Of course, AdaptiveSync still has the edge. For example, the frame rate is relatively low when content is displayed. If a laptop supports AdaptiveSync, it will update the images based on the frame rate of the content on the run rather than higher vertical refresh rate for power-saving purpose.

VESA AdaptiveSync Compliance Program

From 2021 to 2022, the VESA working group reviewed and formulated the transmission requirements for AdaptiveSync. The group also included the regulations in the DP2.1 specification to make the requirements more comprehensive as opposed to the white paper prepared by AMD. In April and May this year (2022), VESA officially launched the VESA AdaptiveSync Compliance Program intended for DisplayPort displays. Only products that pass all compliance tests can qualify for the VESA AdaptiveSync Logo (the figure suggesting the maximum refresh rate of the display) and VESA MediaSync Logo.

Case Study

In real tests, only 50% of the displays can be certified in accordance with the new standards. The core test item that led to the 50% pass rate is the “flicker test.”  The author is in favor of the test item because flicker level would be put to the test. In case of severe monitor flickering, it will harm users’ eyes. Flicker test filters panels of poor quality, protecting users’ eyes indirectly. In fact, HDMI, which everyone is familiar with, is also embedded with similar technology (variable refresh rate), but a flicker test is not performed on the panel of HDMI. Thus, the author prefers using a VESA Certified AdaptiveSync Display.

This time, the case example we are sharing is a flicker test. Some flicker tests use static refresh rates, while others use varying refresh rates. 90% of displays can pass the static refresh rate testing, but only 50% of displays can pass the varying refresh rate testing. Since it is a varying test, the refresh rate is dynamic. There are four kinds of tests for flicker with dynamically variable refresh rates, but the one in question is a square-wave pattern that is blamed for the worst-case scenario. In this pattern, an output display will go through an abrupt switch from the maximum refresh rate, and then back to the minimum refresh rate. The waveform is shown as follows (48-165Hz) and appears to be a continuous “square” pattern.

The luminance level presented in the below figure reflects the angle, so a waveform in the square-wave pattern can also be observed.

With a relatively poor panel, visible screen flicker occurs immediately when there is a square pattern. Almost all the existing solutions require panel replacement, and firmware calibration alone is not feasible.

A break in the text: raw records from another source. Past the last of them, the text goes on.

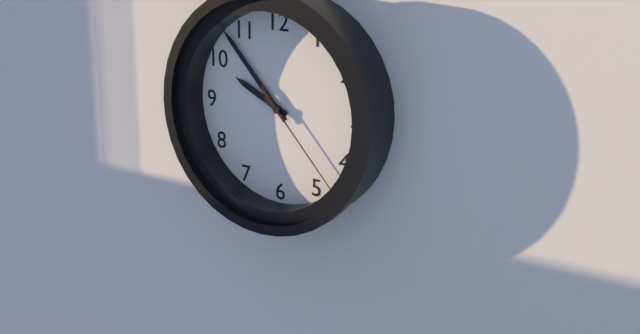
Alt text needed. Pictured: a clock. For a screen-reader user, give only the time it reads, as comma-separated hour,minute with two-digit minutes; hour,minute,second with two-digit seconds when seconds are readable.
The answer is 9,53,23
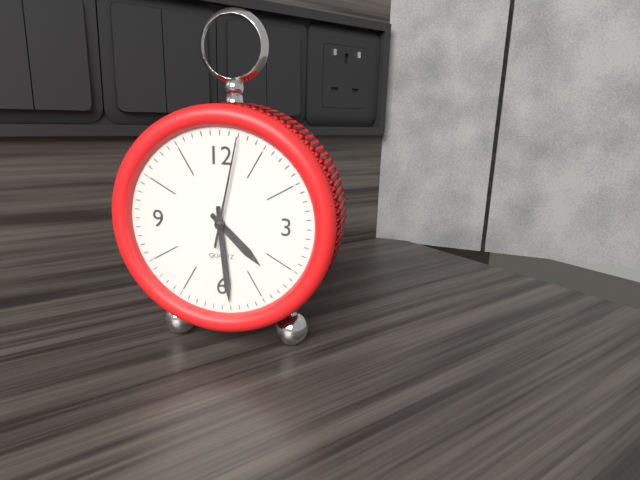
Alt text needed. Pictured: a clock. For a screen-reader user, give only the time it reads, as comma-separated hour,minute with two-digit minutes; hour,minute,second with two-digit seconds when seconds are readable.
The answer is 4,29,02
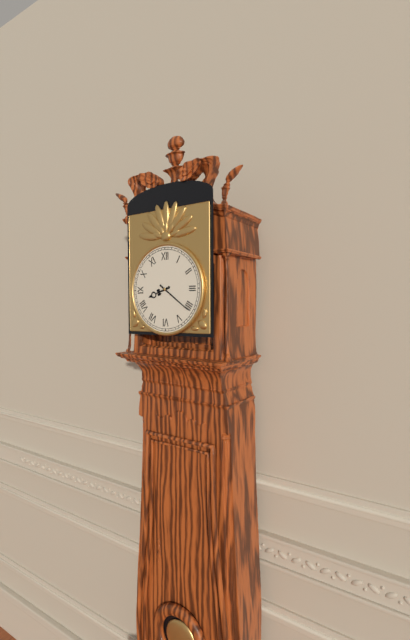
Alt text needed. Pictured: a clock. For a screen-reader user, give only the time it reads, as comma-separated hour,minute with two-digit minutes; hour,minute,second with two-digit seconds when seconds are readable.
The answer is 8,21
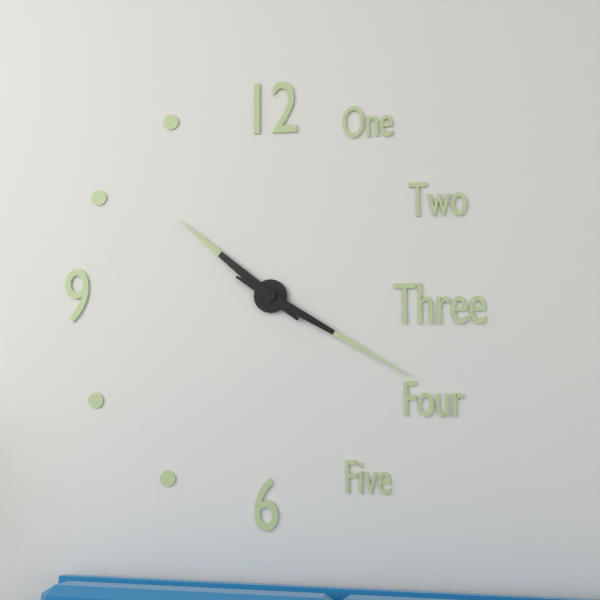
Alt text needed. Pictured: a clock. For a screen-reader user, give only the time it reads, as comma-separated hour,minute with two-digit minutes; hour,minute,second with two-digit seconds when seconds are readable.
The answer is 10,20
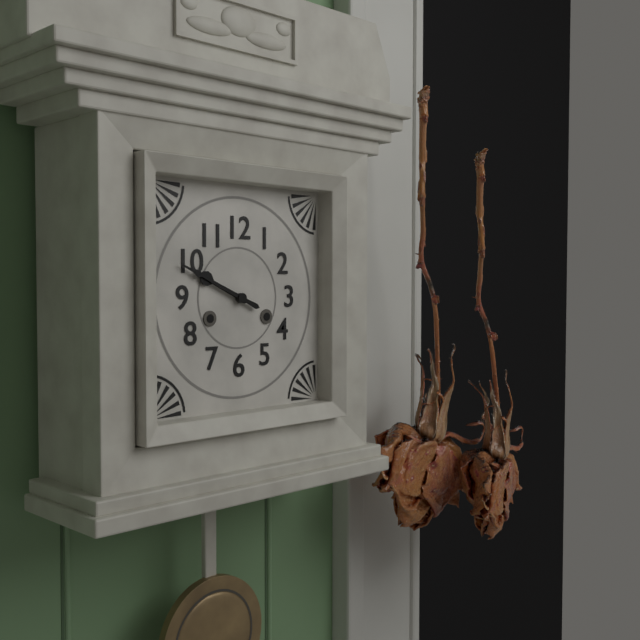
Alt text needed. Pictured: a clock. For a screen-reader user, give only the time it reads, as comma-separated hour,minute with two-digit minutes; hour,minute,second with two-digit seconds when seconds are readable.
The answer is 9,49
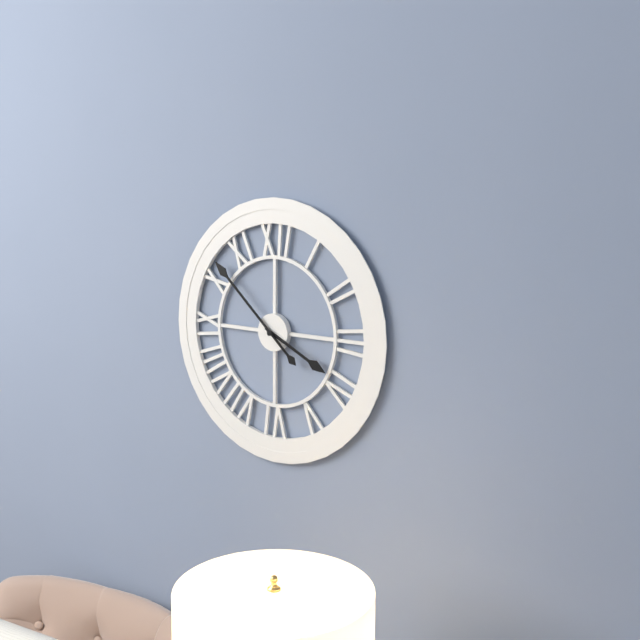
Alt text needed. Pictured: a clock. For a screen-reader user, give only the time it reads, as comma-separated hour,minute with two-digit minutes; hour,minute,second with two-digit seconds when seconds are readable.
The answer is 3,52
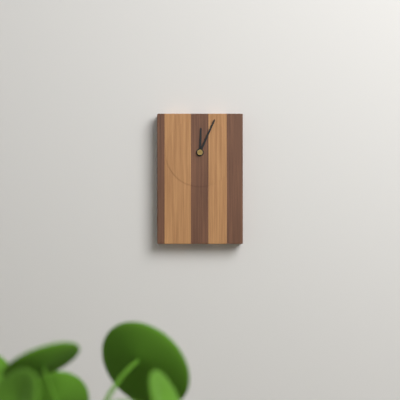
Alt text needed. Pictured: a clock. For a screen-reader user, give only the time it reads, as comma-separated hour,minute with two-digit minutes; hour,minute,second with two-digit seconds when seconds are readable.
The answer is 12,04
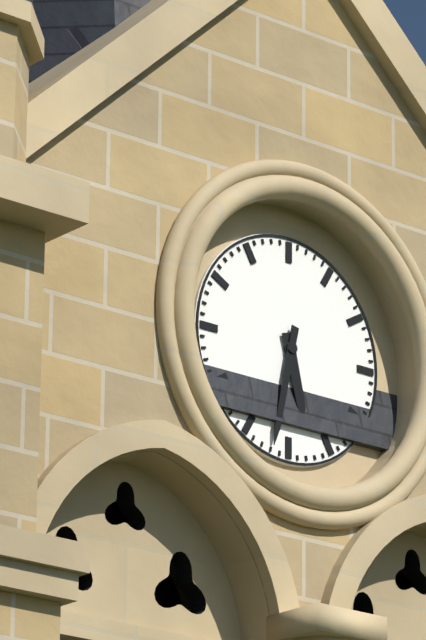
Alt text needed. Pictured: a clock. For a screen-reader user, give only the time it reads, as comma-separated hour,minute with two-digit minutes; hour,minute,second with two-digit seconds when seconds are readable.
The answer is 5,32
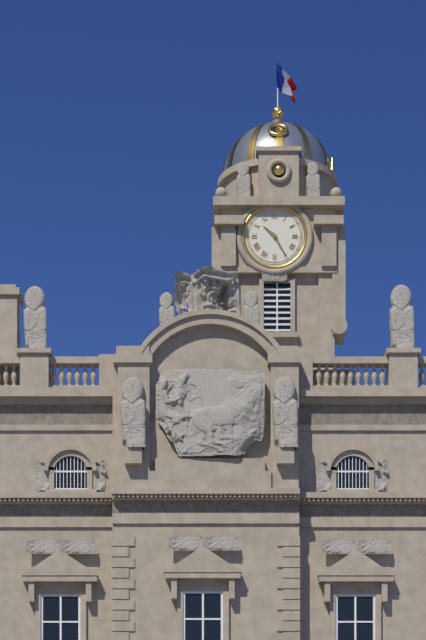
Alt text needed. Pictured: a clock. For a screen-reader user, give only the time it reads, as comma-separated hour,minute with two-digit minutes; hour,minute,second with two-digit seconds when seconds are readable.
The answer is 10,25
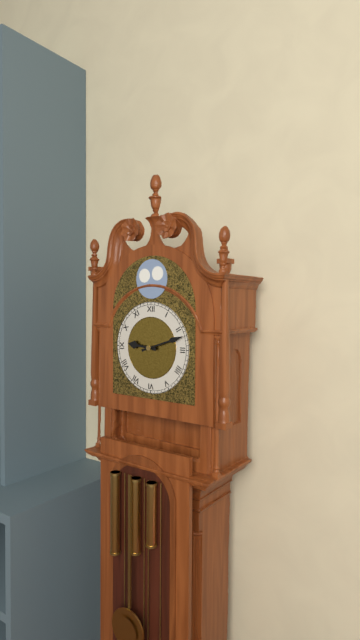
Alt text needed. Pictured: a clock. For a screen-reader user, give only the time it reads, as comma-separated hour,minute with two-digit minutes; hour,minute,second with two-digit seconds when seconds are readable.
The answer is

For each flicker test, the sensor should be placed at the screen’s center with the measurement of smaller than -50dB. The product cannot pass the test if the value is greater than -50dB. Noticeably, it should not be necessary for a value of smaller than -60dB at the screen’s center to be tested again at four additional locations by placing the sensor probe halfway between the screen’s center and each corner. For a value between -50dB and -60dB, more tests at the four additional locations are mandated, with a measurement value of no greater than -50dB, or the test will be considered as fail.

In the future, VESA aims to set more AdaptiveSync standards for not only DisplayPort Sink but also DisplayPort Source. More AdaptiveSync certification tests will be designed for DisplayPort Source to ensure that its output with any AdaptiveSync certified displays is in line with the DP2.1 regulations.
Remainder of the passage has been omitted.